Jesse Cooper, of Purdy, has his own ideas of what is driving the cost of gasoline.
"You take the politics out of it, you'd take the price out of it, too," he said. "There is no reason for gas prices to be like this.
"These prices are terrible," Cooper continued. "I can't fill this truck up at one time, so I get just a bit at a time.
"I have a motor home in the yard just rotting down," he continued. "It only gets about five miles a gallon."
Cooper just recently returned from a trip to the Mississippi Gulf Coast.
"Prices of gas all the way down there and back were about $3.69," he said. "I might take another vacation in July if the gas prices go down."

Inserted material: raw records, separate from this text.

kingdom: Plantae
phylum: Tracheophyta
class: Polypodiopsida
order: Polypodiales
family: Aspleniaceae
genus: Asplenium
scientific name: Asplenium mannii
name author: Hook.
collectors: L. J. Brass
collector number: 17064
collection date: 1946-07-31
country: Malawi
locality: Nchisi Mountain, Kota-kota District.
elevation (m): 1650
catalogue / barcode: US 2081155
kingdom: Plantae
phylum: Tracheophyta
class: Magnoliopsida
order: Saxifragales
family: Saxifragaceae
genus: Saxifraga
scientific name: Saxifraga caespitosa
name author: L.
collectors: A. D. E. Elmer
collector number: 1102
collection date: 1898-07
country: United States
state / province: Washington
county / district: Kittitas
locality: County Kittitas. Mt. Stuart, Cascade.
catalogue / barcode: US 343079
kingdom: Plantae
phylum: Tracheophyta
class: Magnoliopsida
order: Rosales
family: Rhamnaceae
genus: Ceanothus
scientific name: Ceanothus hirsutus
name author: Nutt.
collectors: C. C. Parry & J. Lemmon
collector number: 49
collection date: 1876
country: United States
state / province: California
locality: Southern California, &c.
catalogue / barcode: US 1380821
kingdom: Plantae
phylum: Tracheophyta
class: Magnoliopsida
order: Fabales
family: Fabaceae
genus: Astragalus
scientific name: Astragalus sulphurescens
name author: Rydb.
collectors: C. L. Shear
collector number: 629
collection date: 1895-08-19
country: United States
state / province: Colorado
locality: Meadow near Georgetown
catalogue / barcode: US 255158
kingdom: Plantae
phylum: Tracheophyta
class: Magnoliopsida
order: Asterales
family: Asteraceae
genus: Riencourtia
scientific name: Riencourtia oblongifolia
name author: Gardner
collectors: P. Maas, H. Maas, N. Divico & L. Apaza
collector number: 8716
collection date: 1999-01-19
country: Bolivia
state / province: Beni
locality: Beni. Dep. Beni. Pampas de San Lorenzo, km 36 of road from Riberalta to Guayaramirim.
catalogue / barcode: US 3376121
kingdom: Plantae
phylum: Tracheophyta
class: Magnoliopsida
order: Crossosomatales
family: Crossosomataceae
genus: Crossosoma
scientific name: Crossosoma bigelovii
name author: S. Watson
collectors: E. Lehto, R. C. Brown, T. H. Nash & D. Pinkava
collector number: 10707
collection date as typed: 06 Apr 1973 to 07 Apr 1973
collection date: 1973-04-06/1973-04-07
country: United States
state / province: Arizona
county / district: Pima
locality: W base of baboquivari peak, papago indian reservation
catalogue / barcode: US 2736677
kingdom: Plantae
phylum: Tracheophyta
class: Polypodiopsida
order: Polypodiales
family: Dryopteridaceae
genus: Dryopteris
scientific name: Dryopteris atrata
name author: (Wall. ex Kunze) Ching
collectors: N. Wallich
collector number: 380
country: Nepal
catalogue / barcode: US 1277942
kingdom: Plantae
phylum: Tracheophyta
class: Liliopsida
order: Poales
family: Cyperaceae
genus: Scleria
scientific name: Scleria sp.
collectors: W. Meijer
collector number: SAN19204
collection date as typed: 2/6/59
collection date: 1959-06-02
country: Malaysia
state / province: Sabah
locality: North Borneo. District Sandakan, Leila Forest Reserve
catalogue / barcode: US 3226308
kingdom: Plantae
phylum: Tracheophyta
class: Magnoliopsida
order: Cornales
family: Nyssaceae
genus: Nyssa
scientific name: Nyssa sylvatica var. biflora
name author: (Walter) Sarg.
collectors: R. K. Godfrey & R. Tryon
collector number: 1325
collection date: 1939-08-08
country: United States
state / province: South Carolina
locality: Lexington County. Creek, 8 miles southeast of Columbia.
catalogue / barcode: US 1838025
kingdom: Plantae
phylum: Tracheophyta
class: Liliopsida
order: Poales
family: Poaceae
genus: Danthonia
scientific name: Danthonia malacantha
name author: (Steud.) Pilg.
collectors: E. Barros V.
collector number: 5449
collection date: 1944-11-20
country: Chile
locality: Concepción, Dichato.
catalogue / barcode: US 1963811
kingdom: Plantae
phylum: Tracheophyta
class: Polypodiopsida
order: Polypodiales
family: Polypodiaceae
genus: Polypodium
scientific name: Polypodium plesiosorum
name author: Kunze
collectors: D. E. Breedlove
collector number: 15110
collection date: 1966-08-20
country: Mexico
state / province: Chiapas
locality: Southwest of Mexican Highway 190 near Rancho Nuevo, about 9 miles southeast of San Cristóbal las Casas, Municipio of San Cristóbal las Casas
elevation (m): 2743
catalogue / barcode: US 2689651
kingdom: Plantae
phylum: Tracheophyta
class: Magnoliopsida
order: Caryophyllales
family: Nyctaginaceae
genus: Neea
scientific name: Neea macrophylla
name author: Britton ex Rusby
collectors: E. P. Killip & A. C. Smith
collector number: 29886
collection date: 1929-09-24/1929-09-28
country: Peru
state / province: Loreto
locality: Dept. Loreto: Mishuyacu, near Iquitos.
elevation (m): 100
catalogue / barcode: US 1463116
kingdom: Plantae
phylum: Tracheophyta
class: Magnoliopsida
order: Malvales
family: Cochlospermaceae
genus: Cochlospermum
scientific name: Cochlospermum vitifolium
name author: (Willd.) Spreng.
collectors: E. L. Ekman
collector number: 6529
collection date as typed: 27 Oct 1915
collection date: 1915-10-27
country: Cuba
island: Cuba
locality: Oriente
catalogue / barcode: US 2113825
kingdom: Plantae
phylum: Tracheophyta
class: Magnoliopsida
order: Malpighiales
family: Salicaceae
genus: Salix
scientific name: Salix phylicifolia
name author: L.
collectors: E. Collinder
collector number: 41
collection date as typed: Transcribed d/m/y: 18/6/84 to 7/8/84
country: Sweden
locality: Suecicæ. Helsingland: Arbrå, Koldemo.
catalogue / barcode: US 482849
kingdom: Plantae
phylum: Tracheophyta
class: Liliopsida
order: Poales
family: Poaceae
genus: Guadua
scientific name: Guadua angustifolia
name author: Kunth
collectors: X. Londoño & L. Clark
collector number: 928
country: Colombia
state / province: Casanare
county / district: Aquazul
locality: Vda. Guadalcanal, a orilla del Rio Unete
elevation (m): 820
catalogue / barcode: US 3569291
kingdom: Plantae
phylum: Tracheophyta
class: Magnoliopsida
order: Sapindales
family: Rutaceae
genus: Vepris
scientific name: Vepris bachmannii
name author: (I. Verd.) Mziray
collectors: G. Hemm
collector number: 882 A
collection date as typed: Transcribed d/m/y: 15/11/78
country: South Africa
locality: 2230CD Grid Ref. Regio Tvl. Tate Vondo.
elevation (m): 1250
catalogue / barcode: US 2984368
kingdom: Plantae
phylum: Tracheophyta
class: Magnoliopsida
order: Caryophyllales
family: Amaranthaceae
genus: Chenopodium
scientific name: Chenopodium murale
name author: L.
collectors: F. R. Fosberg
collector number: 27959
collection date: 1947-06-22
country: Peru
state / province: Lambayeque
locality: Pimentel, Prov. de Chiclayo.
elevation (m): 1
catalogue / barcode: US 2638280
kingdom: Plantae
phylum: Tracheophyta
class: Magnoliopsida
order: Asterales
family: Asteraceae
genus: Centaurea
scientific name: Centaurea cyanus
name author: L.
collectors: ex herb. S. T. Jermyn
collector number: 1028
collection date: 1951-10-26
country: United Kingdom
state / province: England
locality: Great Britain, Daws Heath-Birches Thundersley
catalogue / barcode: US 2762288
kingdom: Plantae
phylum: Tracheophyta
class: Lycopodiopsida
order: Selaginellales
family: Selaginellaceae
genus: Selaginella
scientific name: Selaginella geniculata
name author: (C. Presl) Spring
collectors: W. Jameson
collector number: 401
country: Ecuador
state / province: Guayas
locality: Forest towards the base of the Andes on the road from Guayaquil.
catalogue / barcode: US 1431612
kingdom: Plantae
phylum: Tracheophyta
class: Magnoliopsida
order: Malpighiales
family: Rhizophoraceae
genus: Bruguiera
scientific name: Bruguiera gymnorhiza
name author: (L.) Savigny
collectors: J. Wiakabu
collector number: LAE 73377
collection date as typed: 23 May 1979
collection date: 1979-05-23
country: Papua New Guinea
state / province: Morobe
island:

Presently, the outlook for prices dropping is slim. Various pundits and experts are predicting prices will skyrocket into the $5-per-gallon range. Others predict prices falling as much as 50 cents per gallon by June.
According to Casey's manager, Amanda Rust, gas prices can be expected to fluctuate according to two driving forces: the competition and what suppliers demand.
"The high prices are not really affecting sales," Rust said. "We are comparative to what we sold last year.
"Most people are really listening to the news, and they come in here saying gas will be over $5 a gallon by the end of summer," Rust said. " We may see that in larger cities, but I hope we don't see it in Monett."